— PROBLEM REQUIREMENTS —
Check each line of the data for "sera", and copy the ones that have it.

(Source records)
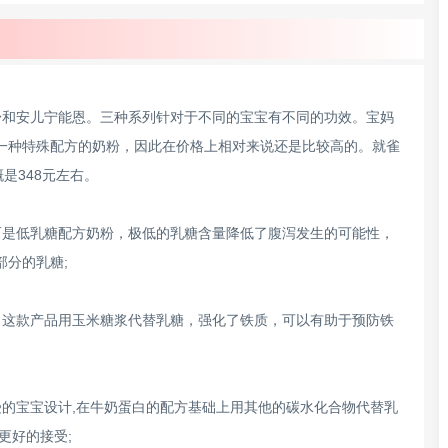
舒和安儿宁能恩。三种系列针对于不同的宝宝有不同的功效。宝妈
一种特殊配方的奶粉，因此在价格上相对来说还是比较高的。就雀
是348元左右。
而是低乳糖配方奶粉，极低的乳糖含量降低了腹泻发生的可能性，
分的乳糖;
，这款产品用玉米糖浆代替乳糖，强化了铁质，可以有助于预防铁
的宝宝设计,在牛奶蛋白的配方基础上用其他的碳水化合物代替乳
更好的接受;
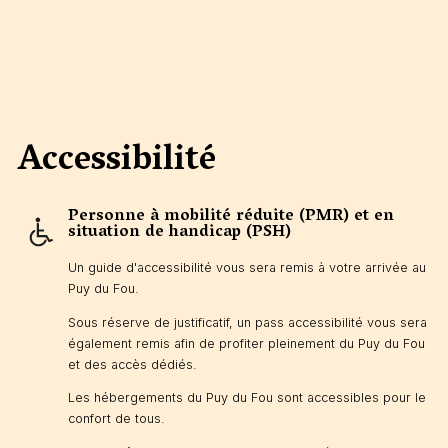
Accessibilité
Personne à mobilité réduite (PMR) et en
situation de handicap (PSH)
Un guide d'accessibilité vous sera remis à votre arrivée au
Puy du Fou.
Sous réserve de justificatif, un pass accessibilité vous sera
également remis afin de profiter pleinement du Puy du Fou
et des accès dédiés.
Les hébergements du Puy du Fou sont accessibles pour le
confort de tous.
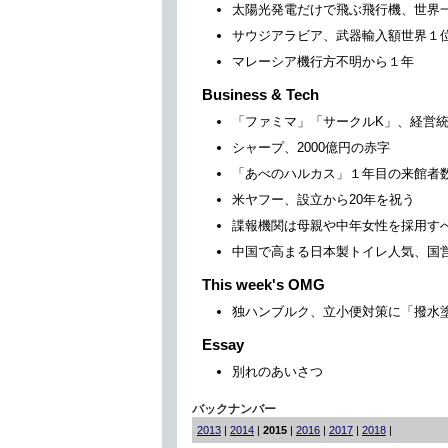
太陽光発電だけで飛ぶ飛行機、世界
サウジアラビア、武器輸入額世界１
マレーシア機行方不明から１年
Business & Tech
「ファミマ」「サークルK」、経営
シャープ、2000億円の赤字
「あべのハルカス」１年目の来館者
米ヤフー、設立から20年を祝う
諜報機関は母親や中年女性を採用す
中国で高まる日本製トイレ人気、国
This week's OMG
独ハンブルク、立小便対策に「撥水
Essay
別れのあいさつ
バックナンバー
2013
|
2014
|
2015
|
2016
|
2017
|
2018
|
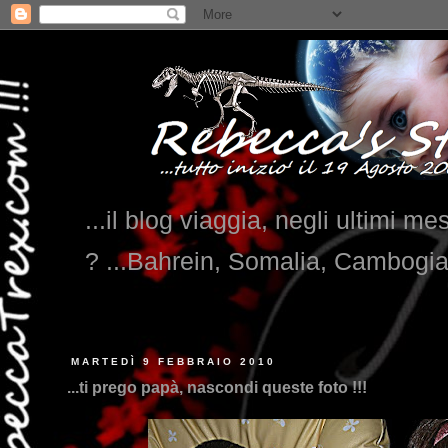
...il blog viaggia, negli ultimi me
? ...Bahrein, Somalia, Cambogi
MARTEDÌ 9 FEBBRAIO 2010
...ti prego papà, nascondi queste foto !!!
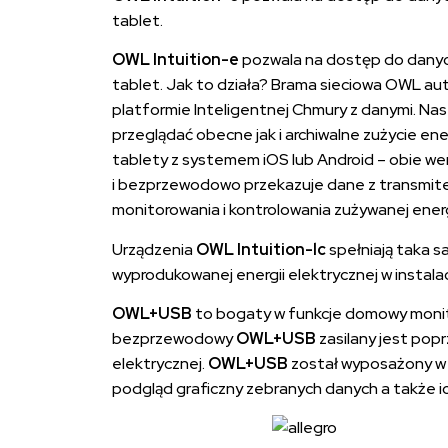
tablet.
OWL Intuition-e
pozwala na dostęp do danyc
tablet. Jak to działa? Brama sieciowa OWL au
platformie Inteligentnej Chmury z danymi. Na
przeglądać obecne jak i archiwalne zużycie en
tablety z systemem iOS lub Android – obie w
i bezprzewodowo przekazuje dane z transmitera 
monitorowania i kontrolowania zużywanej energi
Urządzenia
OWL Intuition-lc
spełniają taka s
wyprodukowanej energii elektrycznej w instalac
OWL+USB
to bogaty w funkcje domowy monitor
bezprzewodowy
OWL+USB
zasilany jest pop
elektrycznej.
OWL+USB
został wyposażony w p
podgląd graficzny zebranych danych a także ic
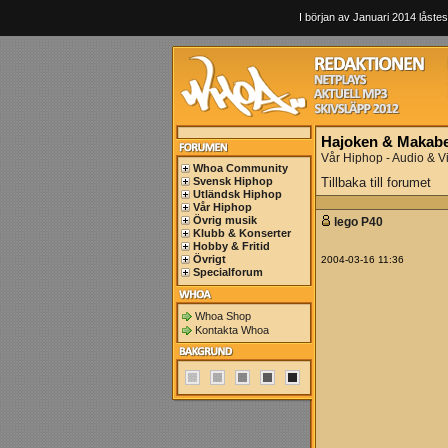
I början av Januari 2014 låstes
Hajoken & Makabe
Vår Hiphop - Audio & V
Whoa Community
Svensk Hiphop
Tillbaka till forumet
Utländsk Hiphop
Vår Hiphop
Övrig musik
lego P40
Klubb & Konserter
Hobby & Fritid
Övrigt
2004-03-16 11:36
Specialforum
Whoa Shop
Kontakta Whoa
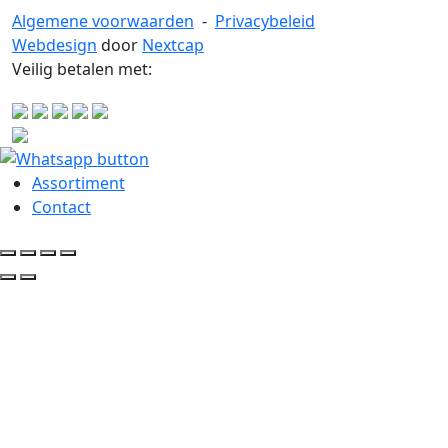
Algemene voorwaarden
-
Privacybeleid
Webdesign
door
Nextcap
Veilig betalen met:
Assortiment
Contact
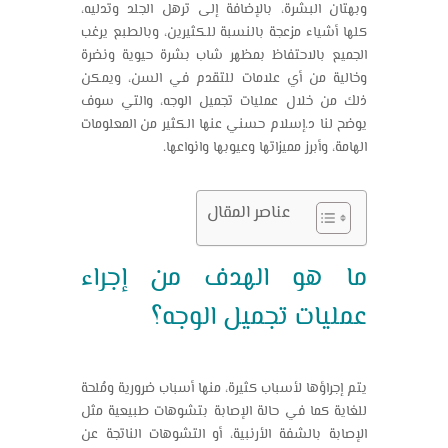
وبهتان البشرة، بالإضافة إلى ترهل الجلد وتدليه،
كلها أشياء مزعجة بالنسبة للكثيرين، وبالطبع يرغب
الجميع بالاحتفاظ بمظهر شاب بشرة حيوية ونضرة
وخالية من أي علامات للتقدم في السن، ويمكن
ذلك من خلال عمليات
تجميل الوجه
، والتي سوف
يوضح لنا د.إسلام حسني عنها الكثير من المعلومات
الهامة، وأبرز مميزاتها وعيوبها وانواعها.
عناصر المقال
ما هو الهدف من إجراء
عمليات
تجميل الوجه
؟
يتم إجراؤها لأسباب كثيرة، منها أسباب ضرورية ومُلحة
للغاية كما في حالة الإصابة بتشوهات طبيعية مثل
الإصابة بالشفة الأرنبية، أو التشوهات الناتجة عن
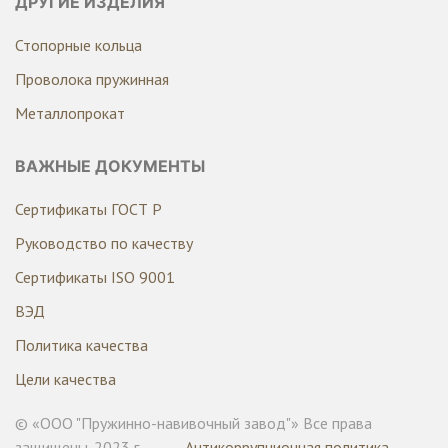
ДРУГИЕ ИЗДЕЛИЯ
Стопорные кольца
Проволока пружинная
Металлопрокат
ВАЖНЫЕ ДОКУМЕНТЫ
Сертификаты ГОСТ Р
Руководство по качеству
Сертификаты ISO 9001
ВЭД
Политика качества
Цели качества
© «ООО "Пружинно-навивочный завод"» Все права
защищены. 2023 г.
Антикоррупционная политика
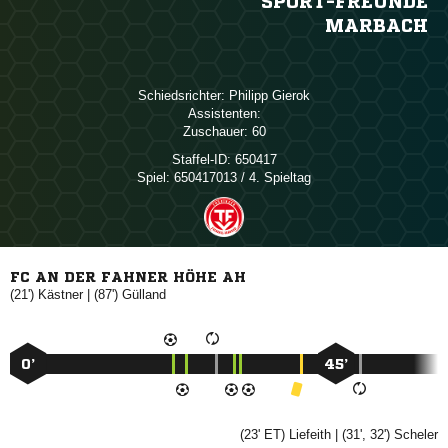
SPORT-FREUNDE
MARBACH
Schiedsrichter:
 
Assistenten:
Zuschauer:
60
Staffel-ID:
650417
Spiel:
650417013 / 4. Spieltag
FC AN DER FAHNER HÖHE AH
(21')

| (87')

0’
45’
(23' ET)

| (31', 32')

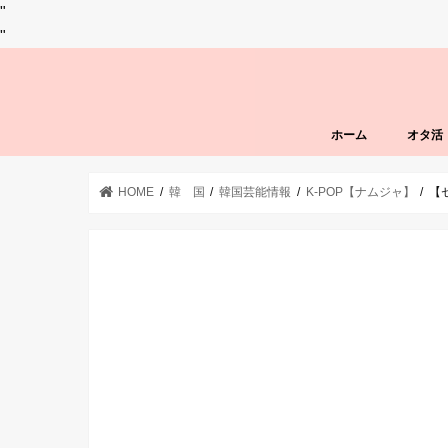
"
"
ホーム
オタ活
HOME
韓 国
韓国芸能情報
K-POP【ナムジャ】
【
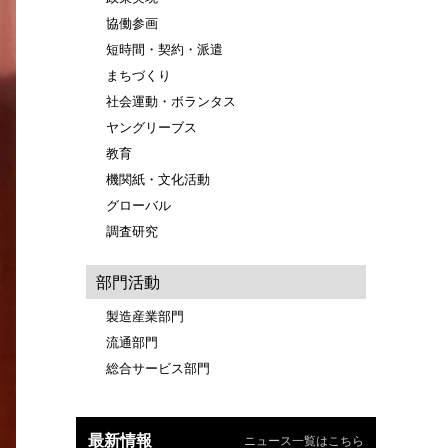
協働参画
短時間・契約・派遣
まちづくり
社会運動・ボランタス
ヤングリーブス
教育
機関紙・文化活動
グローバル
調査研究
部門活動
製造産業部門
流通部門
総合サービス部門
最新情報
ニュース一覧はこちら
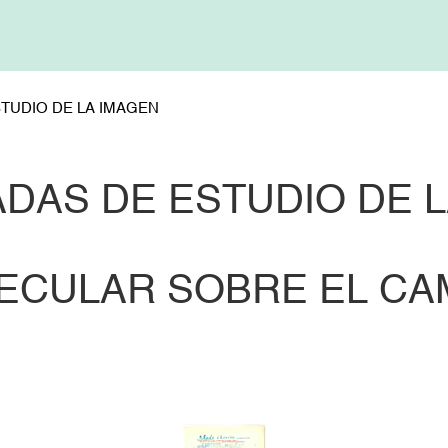
TUDIO DE LA IMAGEN
DAS DE ESTUDIO DE 
ECULAR SOBRE EL CA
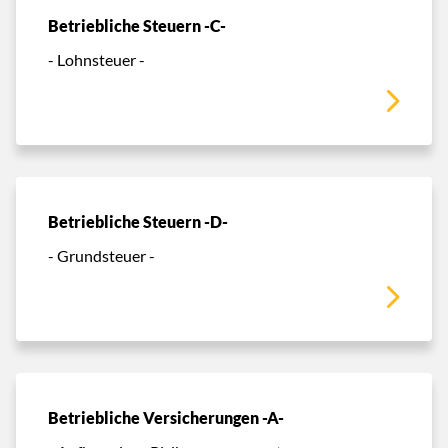
Betriebliche Steuern -C-
- Lohnsteuer -
Betriebliche Steuern -D-
- Grundsteuer -
Betriebliche Versicherungen -A-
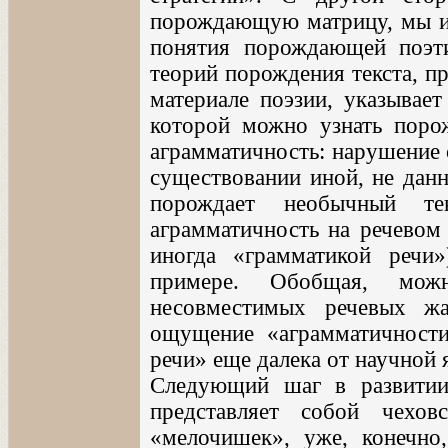
порождающую матрицу, мы и
понятия порождающей поэти
теорий порождения текста, 
материале поэзии, указывает
которой можно узнать поро
аграмматичность: нарушение 
существовании иной, не данн
порождает необычный те
аграмматичность на речевом
иногда «грамматикой реч
примере. Обобщая, мож
несовместимых речевых жа
ощущение «аграмматичности
речи» еще далека от научной 
Следующий шаг в развитии
представляет собой чехов
«мелочишек», уже, конечно,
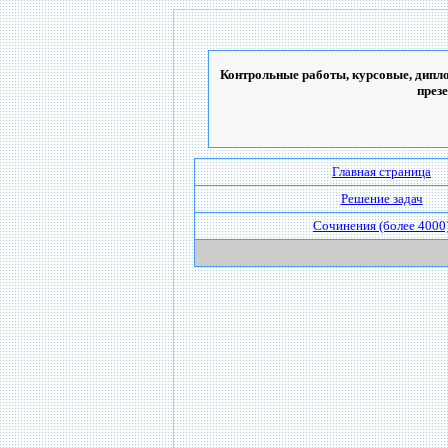
Контрольные работы, курсовые, дипло
през
Главная страница
Решение задач
Сочинения (более 4000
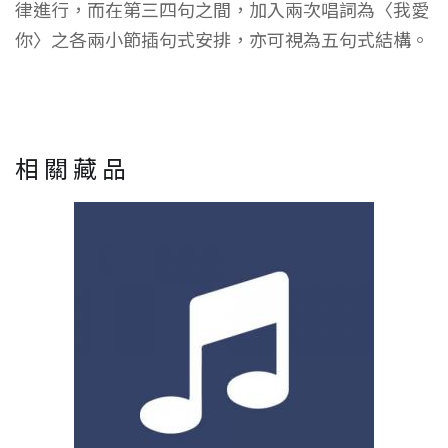
律進行，而在第三四句之間，加入兩次唱詞為〈我愛
你〉之各兩小節插句式安排，亦可視為五句式結構。
相關藏品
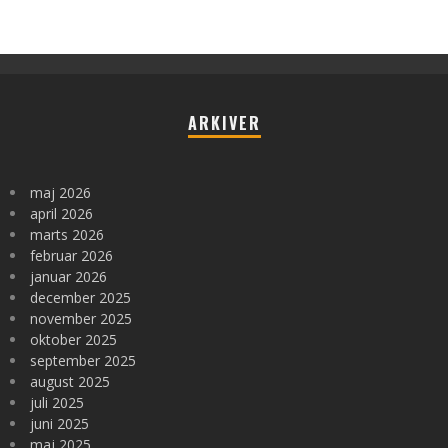
ARKIVER
maj 2026
april 2026
marts 2026
februar 2026
januar 2026
december 2025
november 2025
oktober 2025
september 2025
august 2025
juli 2025
juni 2025
maj 2025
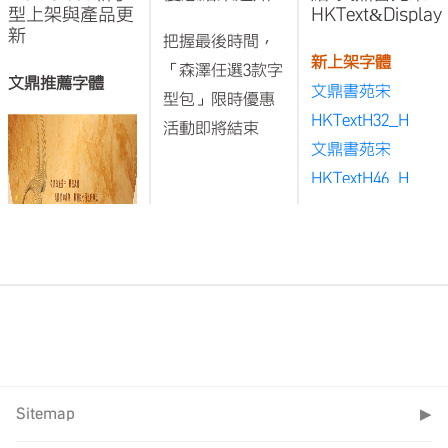
型上架與產品更
HKText&Display
新
把握最後時間，
新上架字體
「森澤任選3款字
文鼎推薦字體
文鼎書苑宋
型包」限時優惠
HKTextH32_H
活動即將結束
文鼎書苑宋
HKTextH46_H
文鼎iFontCloud
文鼎書苑宋
在2024/10/1開始
HKDisplayH16_M
提供森澤字型的
文鼎書苑宋
租賃服務，服務
HKDisplayH32_M
內容包含以下三
文鼎書苑宋
個方案：
HKDisplayH46_M
1.森澤任選3
文鼎飛鳥圓體
文鼎書苑宋
Sitemap
▶
款字型包：
Big5Min D
HKDisplayH62_M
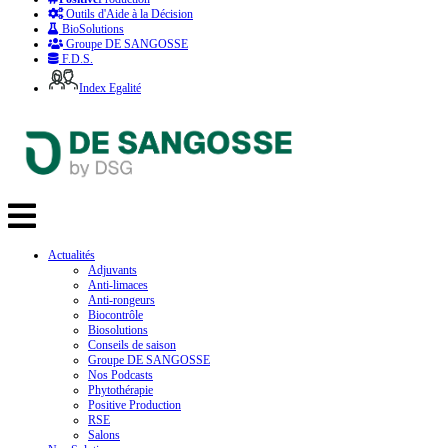
Outils d'Aide à la Décision
BioSolutions
Groupe DE SANGOSSE
F.D.S.
Index Egalité
Actualités
Adjuvants
Anti-limaces
Anti-rongeurs
Biocontrôle
Biosolutions
Conseils de saison
Groupe DE SANGOSSE
Nos Podcasts
Phytothérapie
Positive Production
RSE
Salons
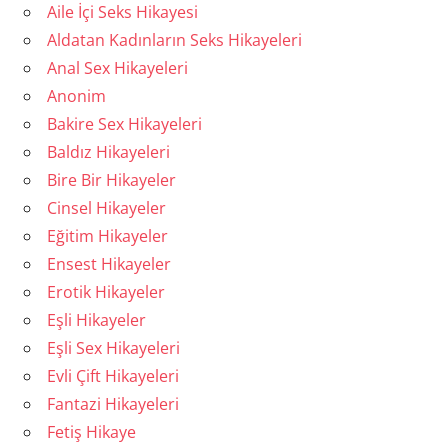
Aile İçi Seks Hikayesi
Aldatan Kadınların Seks Hikayeleri
Anal Sex Hikayeleri
Anonim
Bakire Sex Hikayeleri
Baldız Hikayeleri
Bire Bir Hikayeler
Cinsel Hikayeler
Eğitim Hikayeler
Ensest Hikayeler
Erotik Hikayeler
Eşli Hikayeler
Eşli Sex Hikayeleri
Evli Çift Hikayeleri
Fantazi Hikayeleri
Fetiş Hikaye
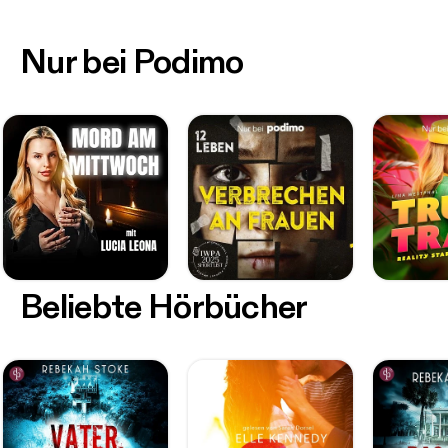
Nur bei Podimo
Beliebte Hörbücher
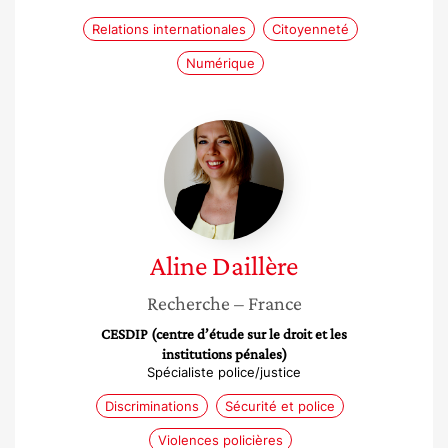
Relations internationales
Citoyenneté
Numérique
Aline
Daillère
Aline
Daillère
Recherche
– France
CESDIP (centre d’étude sur le droit et les
institutions pénales)
Spécialiste police/justice
Discriminations
Sécurité et police
Violences policières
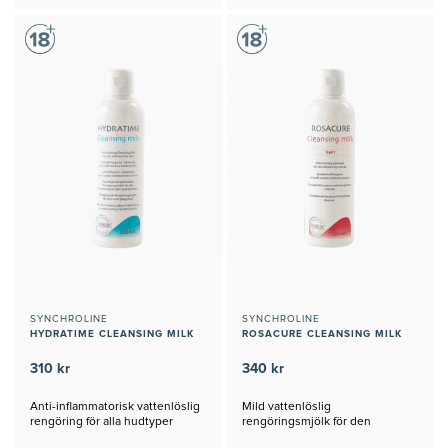
SYNCHROLINE
SYNCHROLINE
HYDRATIME CLEANSING MILK
ROSACURE CLEANSING MILK
310 kr
340 kr
Anti-inflammatorisk vattenlöslig
Mild vattenlöslig
rengöring för alla hudtyper
rengöringsmjölk för den
känsligaste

— SOLUTION FOR THIS PROBLEM —
Un guide d'accessibilité vous sera remis à votre arrivée au
Sous réserve de justificatif, un pass accessibilité vous sera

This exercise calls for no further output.